Nancy Pelosi calls House back to vote on USPS legislation


Chamber member Nancy Pelosi announced Sunday that her chamber will be recalled later this week to vote on legislation that would allow the U.S. Postal Service to change services that were in place earlier this year.

Lawmakers are currently on August break, but the plan is for them to return on Saturday, a senior Democratic aide told Reuters.

The House would presumably concentrate on the ways in which it advocates Trump’s postmaster general, Louis DeJoy, undermining the agency for the November election.

Trump has said he opposes funding the cash-backed USPS because he wants to prevent a rise in mail-in-vote during the coronavirus pandemic.

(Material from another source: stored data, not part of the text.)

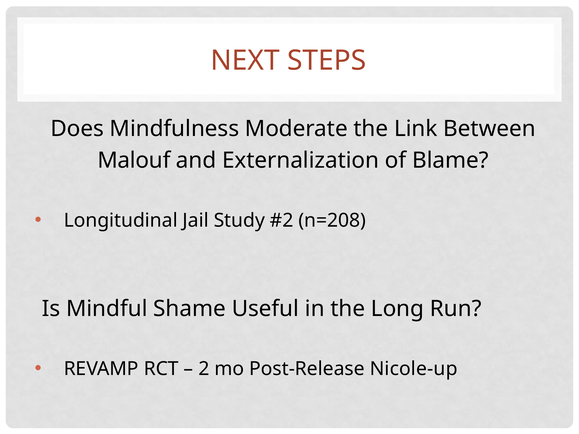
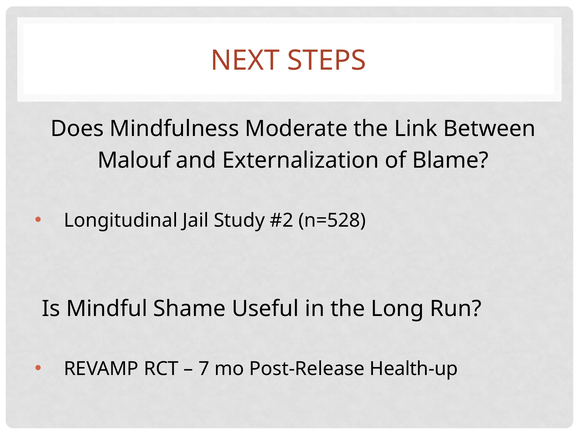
n=208: n=208 -> n=528
2: 2 -> 7
Nicole-up: Nicole-up -> Health-up
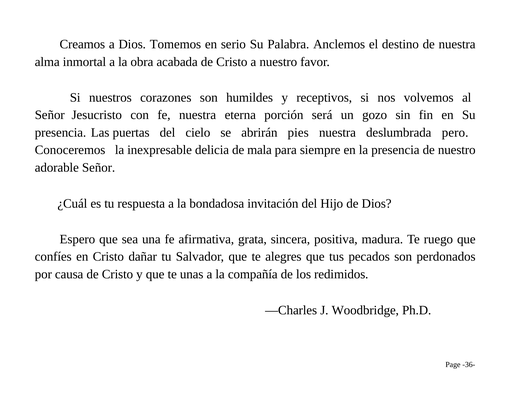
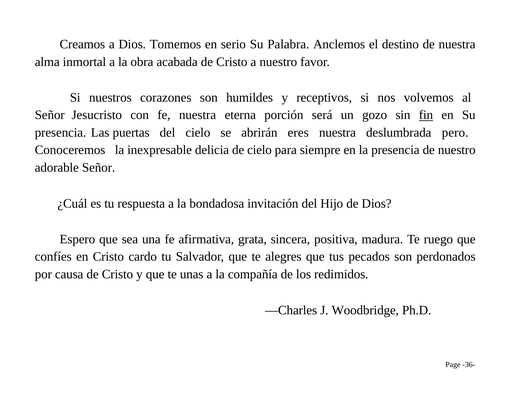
fin underline: none -> present
pies: pies -> eres
de mala: mala -> cielo
dañar: dañar -> cardo
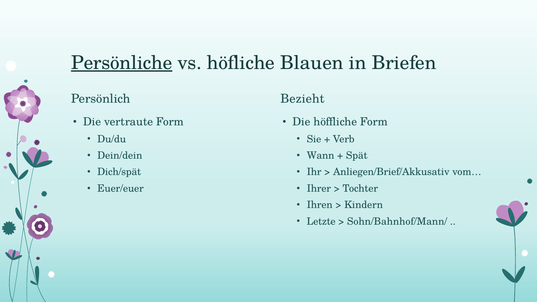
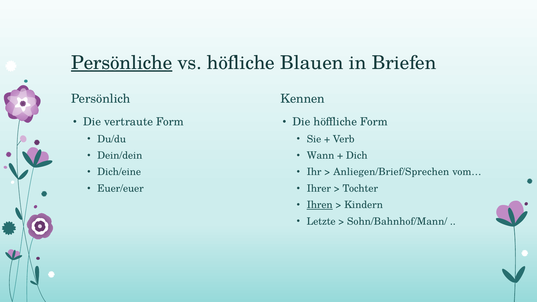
Bezieht: Bezieht -> Kennen
Spät: Spät -> Dich
Dich/spät: Dich/spät -> Dich/eine
Anliegen/Brief/Akkusativ: Anliegen/Brief/Akkusativ -> Anliegen/Brief/Sprechen
Ihren underline: none -> present
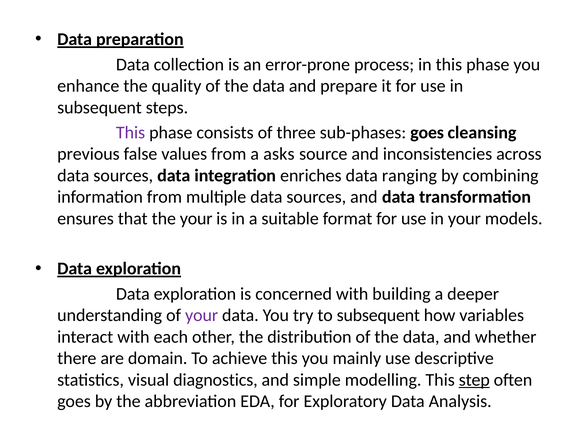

The expected vote comes as the post office on Sunday promised that no more mailboxes or e-mail machines would be removed until at least after the election.

Kim Frum, a spokeswoman for the U.S. Postal Service, told CNN that the collection boxes will remain where they have been for the next 90 days over concerns about customers that some have been removed.

Frum also said it is his standard procedure for the agency to remove annual mailboxes with less trade.

“Based on the leak tests, boxes are identified for potential removal and messages are placed on boxes to give customers a chance to comment before the decision on removal is made,” Frum said.

Frum added the “process is one of the many ways in which the Postal Services are adapting to our infrastructure to adapt our resources to declining mail volumes.”

Earlier Sunday, White House Chief of Staff Mark Meadows told the network that all e-mail machines would remain in place.

“There are no sorting machines that go offline between now and the election. That’s what my Democratic friends are trying to do to instill fear in them. That does not happen, ‘Meadows told CNN’s State of the Union.